Directive: Copy every line of the items below word for word, and leave the pictures out of your answer.

====== Data entries

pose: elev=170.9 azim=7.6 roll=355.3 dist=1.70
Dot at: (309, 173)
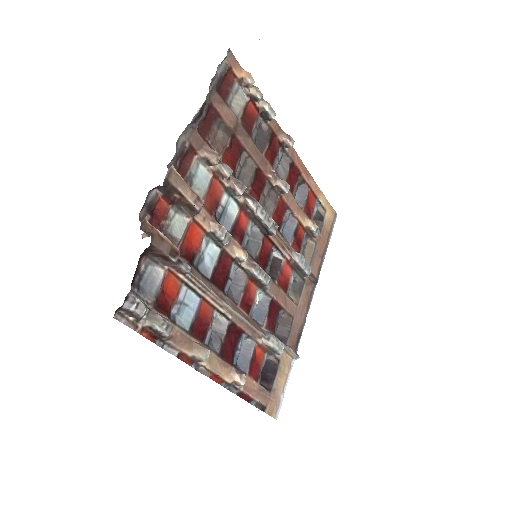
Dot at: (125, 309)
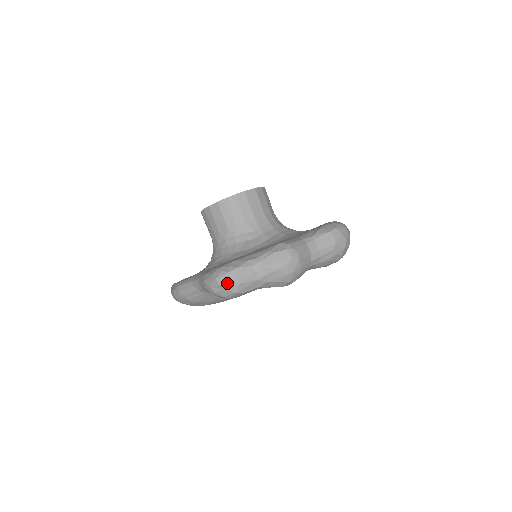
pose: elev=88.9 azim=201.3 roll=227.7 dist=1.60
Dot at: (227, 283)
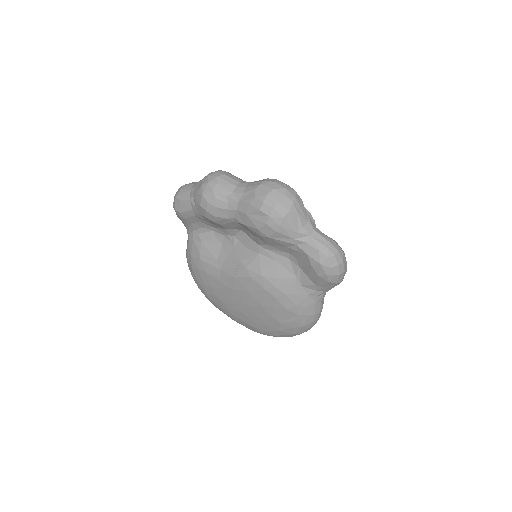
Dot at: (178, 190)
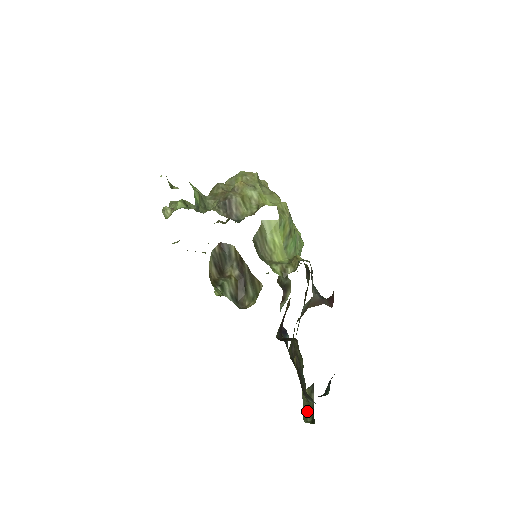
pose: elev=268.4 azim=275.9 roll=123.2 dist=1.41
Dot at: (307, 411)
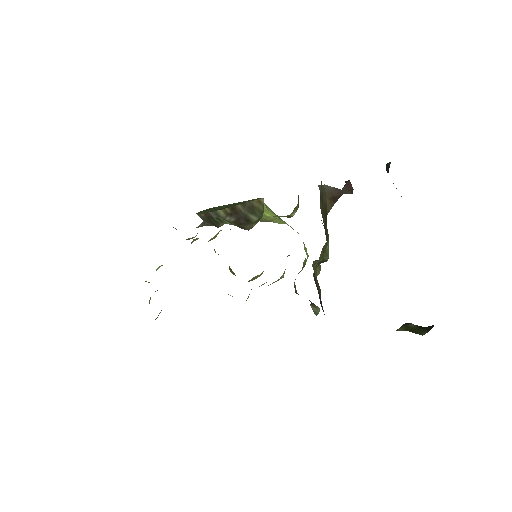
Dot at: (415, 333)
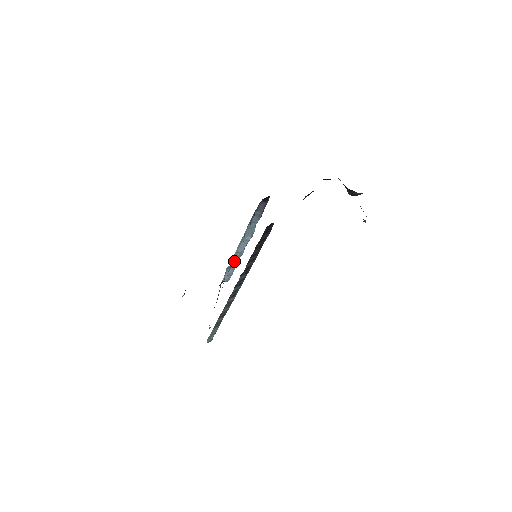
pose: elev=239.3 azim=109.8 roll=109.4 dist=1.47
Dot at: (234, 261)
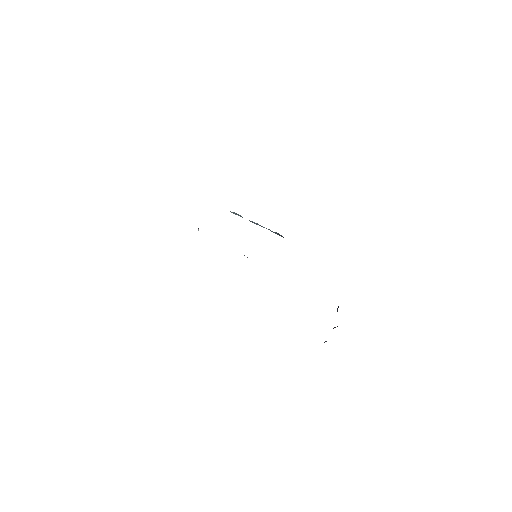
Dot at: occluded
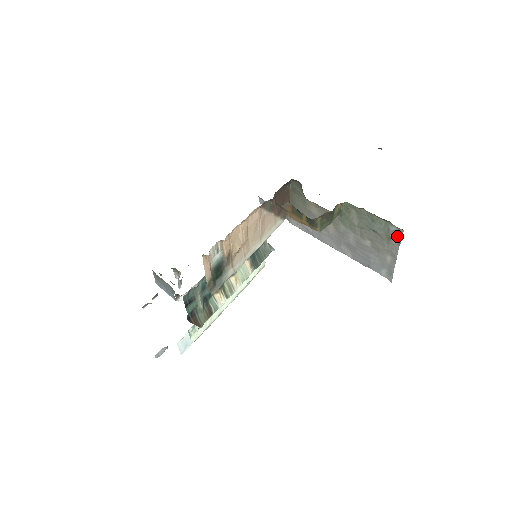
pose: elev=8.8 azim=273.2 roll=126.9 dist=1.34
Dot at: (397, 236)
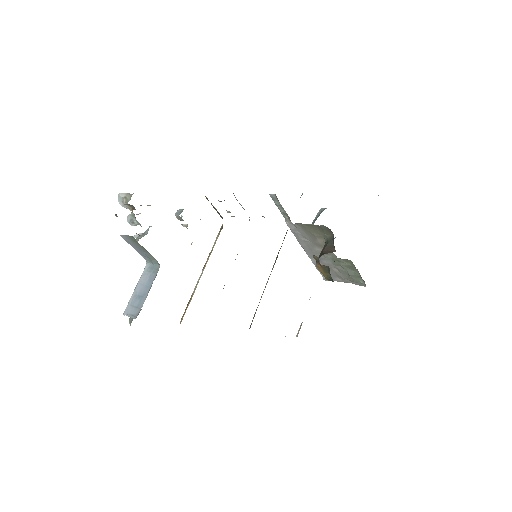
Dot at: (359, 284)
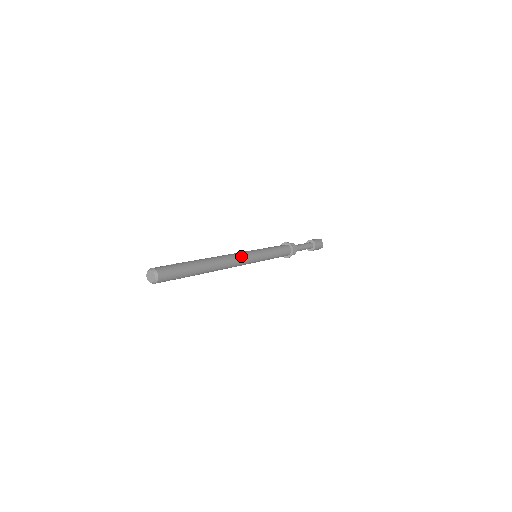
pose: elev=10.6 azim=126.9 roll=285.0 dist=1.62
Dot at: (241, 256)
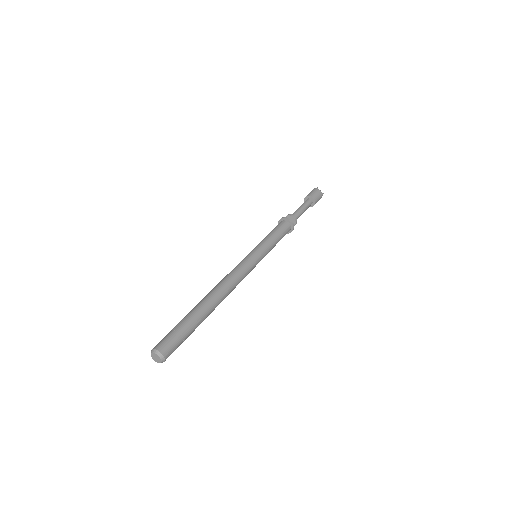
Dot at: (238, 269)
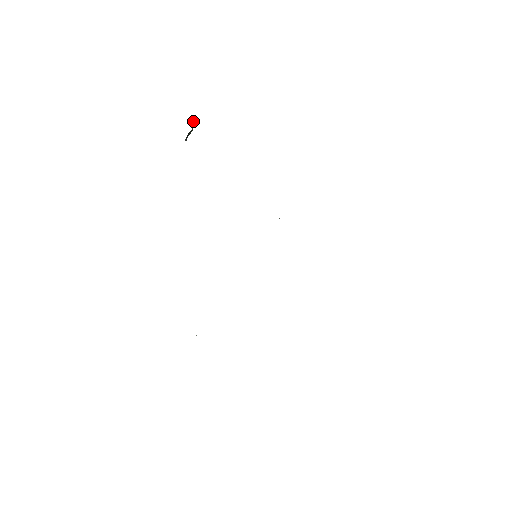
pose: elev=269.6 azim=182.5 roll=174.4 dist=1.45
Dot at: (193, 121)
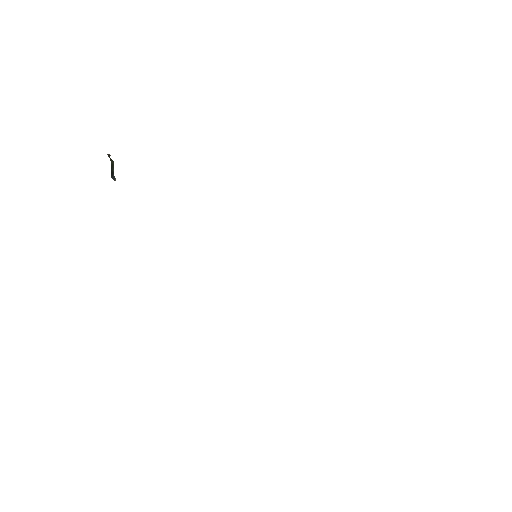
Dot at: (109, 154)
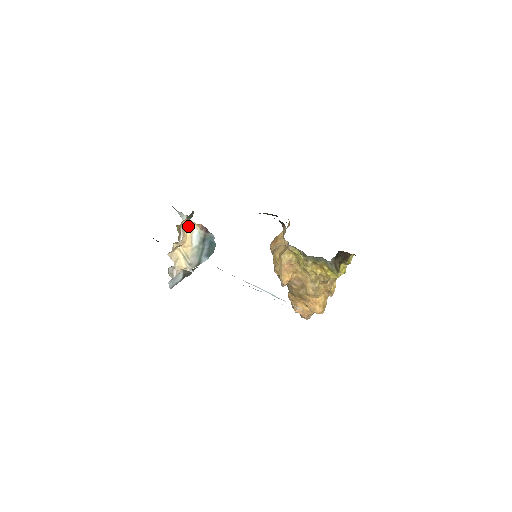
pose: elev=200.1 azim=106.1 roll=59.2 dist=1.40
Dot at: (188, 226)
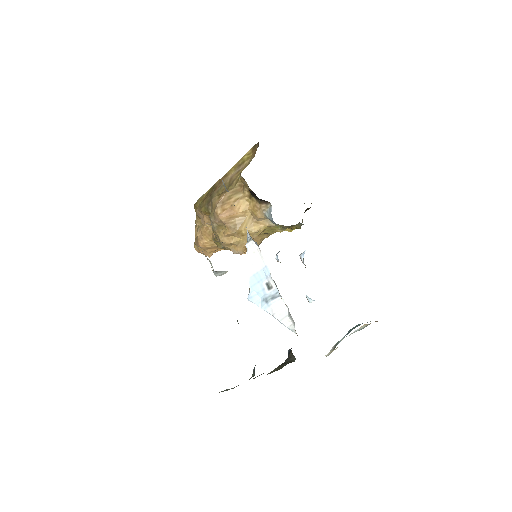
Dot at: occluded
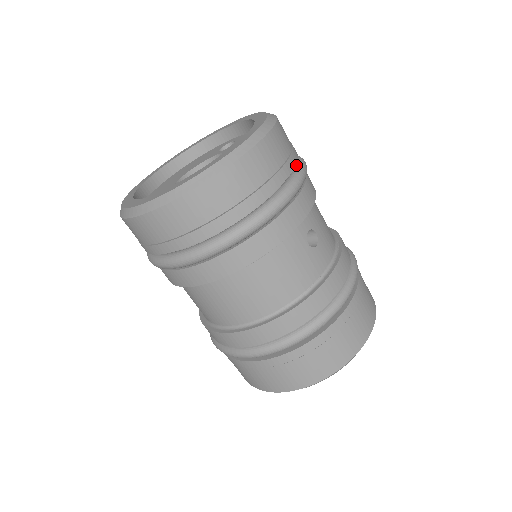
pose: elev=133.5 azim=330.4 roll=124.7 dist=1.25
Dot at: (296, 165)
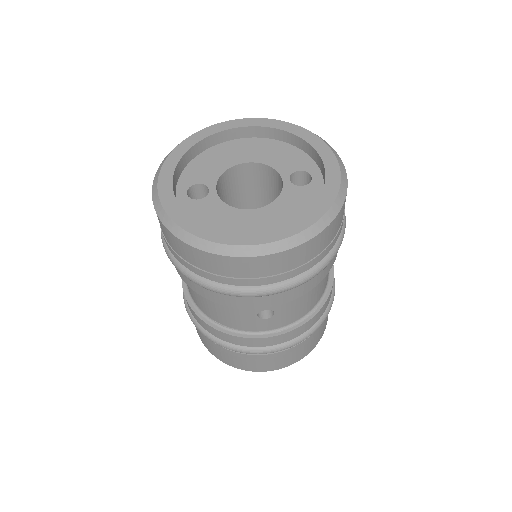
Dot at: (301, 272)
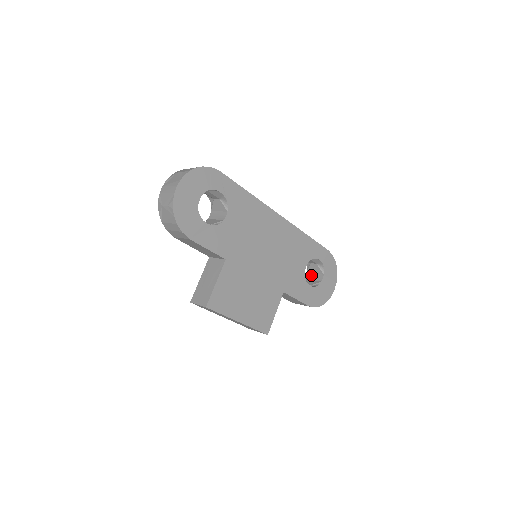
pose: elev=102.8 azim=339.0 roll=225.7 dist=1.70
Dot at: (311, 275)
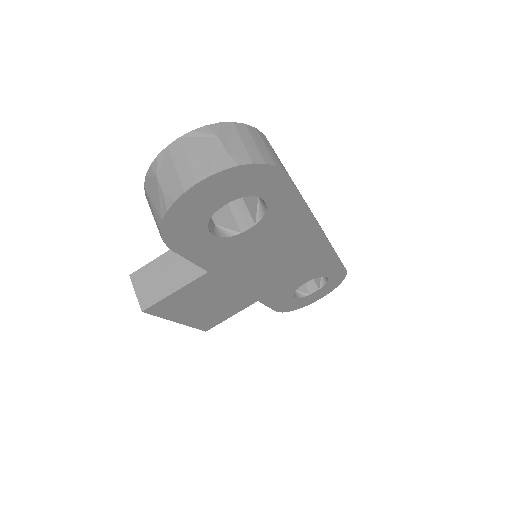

============

Answer to this problem:
pose: elev=170.9 azim=7.6 roll=355.3 dist=1.70
Dot at: (309, 173)
Dot at: (125, 309)
pose: elev=88.9 azim=201.3 roll=227.7 dist=1.60
Dot at: (227, 283)
Dot at: (178, 190)
pose: elev=268.4 azim=275.9 roll=123.2 dist=1.41
Dot at: (307, 411)
Dot at: (415, 333)
pose: elev=239.3 azim=109.8 roll=109.4 dist=1.47
Dot at: (234, 261)
Dot at: occluded
pose: elev=8.8 azim=273.2 roll=126.9 dist=1.34
Dot at: (397, 236)
Dot at: (359, 284)
pose: elev=10.6 azim=126.9 roll=285.0 dist=1.62
Dot at: (241, 256)
Dot at: (238, 269)
pose: elev=269.6 azim=182.5 roll=174.4 dist=1.45
Dot at: (193, 121)
Dot at: (109, 154)
pose: elev=200.1 azim=106.1 roll=59.2 dist=1.40
Dot at: (188, 226)
Dot at: occluded
pose: elev=133.5 azim=330.4 roll=124.7 dist=1.25
Dot at: (296, 165)
Dot at: (301, 272)
pose: elev=102.8 azim=339.0 roll=225.7 dist=1.70
Dot at: (311, 275)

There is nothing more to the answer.